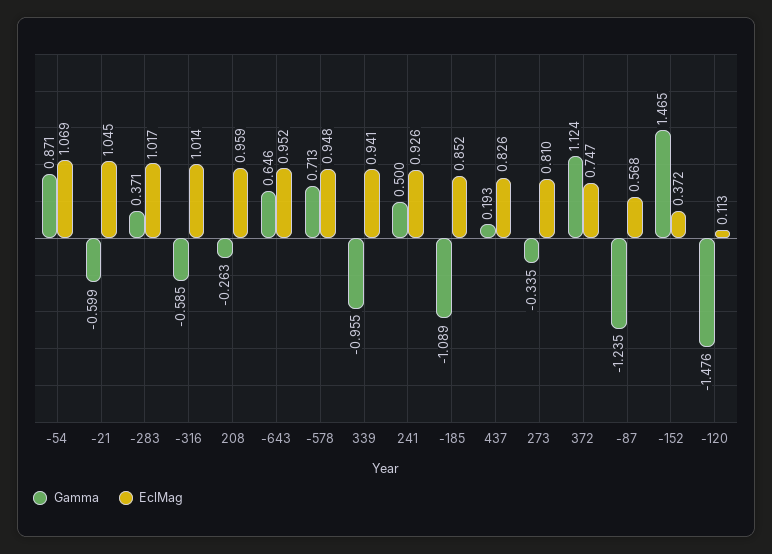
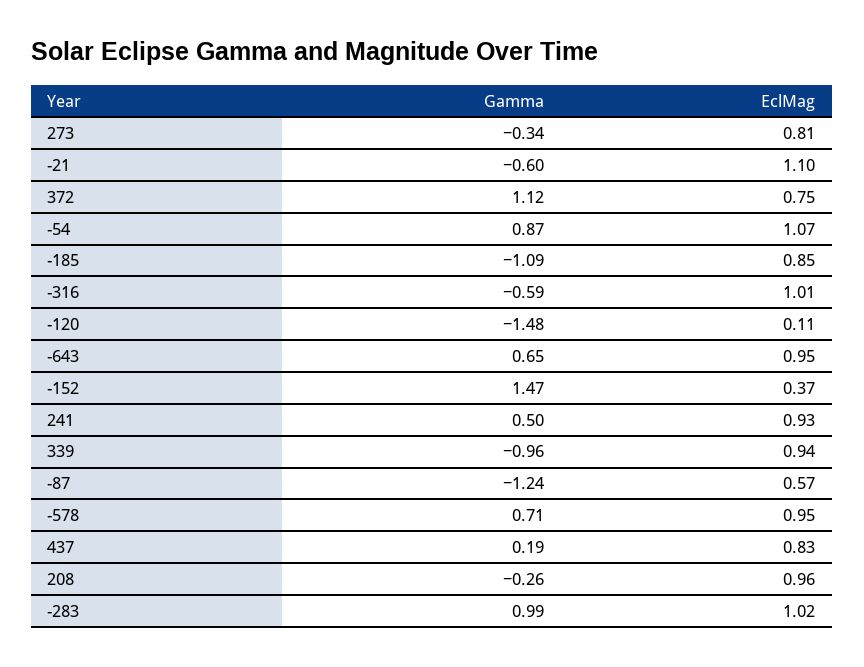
  {
    "Gamma": {
      "-54": 0.871,
      "-21": -0.599,
-     "-283": 0.371,
+     "-283": 0.99,
      "-316": -0.585,
      "208": -0.263,
      "-643": 0.646,
      "-578": 0.713,
      "339": -0.955,
      "241": 0.5,
      "-185": -1.089,
      "437": 0.193,
      "273": -0.335,
      "372": 1.124,
      "-87": -1.235,
      "-152": 1.465,
      "-120": -1.476
    },
    "EclMag": {
      "-54": 1.069,
-     "-21": 1.045,
+     "-21": 1.1,
      "-283": 1.017,
      "-316": 1.014,
      "208": 0.959,
      "-643": 0.952,
      "-578": 0.948,
      "339": 0.941,
      "241": 0.926,
      "-185": 0.852,
      "437": 0.826,
      "273": 0.81,
      "372": 0.747,
      "-87": 0.568,
      "-152": 0.372,
      "-120": 0.113
    }
  }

● ● ● ● ● ● ●

What this task involves:
The result should be every entry, word for word, and no pictures.

Response to this exercise:
  {
    "Gamma": {
      "-54": 0.871,
      "-21": -0.599,
-     "-283": 0.371,
+     "-283": 0.99,
      "-316": -0.585,
      "208": -0.263,
      "-643": 0.646,
      "-578": 0.713,
      "339": -0.955,
      "241": 0.5,
      "-185": -1.089,
      "437": 0.193,
      "273": -0.335,
      "372": 1.124,
      "-87": -1.235,
      "-152": 1.465,
      "-120": -1.476
    },
    "EclMag": {
      "-54": 1.069,
-     "-21": 1.045,
+     "-21": 1.1,
      "-283": 1.017,
      "-316": 1.014,
      "208": 0.959,
      "-643": 0.952,
      "-578": 0.948,
      "339": 0.941,
      "241": 0.926,
      "-185": 0.852,
      "437": 0.826,
      "273": 0.81,
      "372": 0.747,
      "-87": 0.568,
      "-152": 0.372,
      "-120": 0.113
    }
  }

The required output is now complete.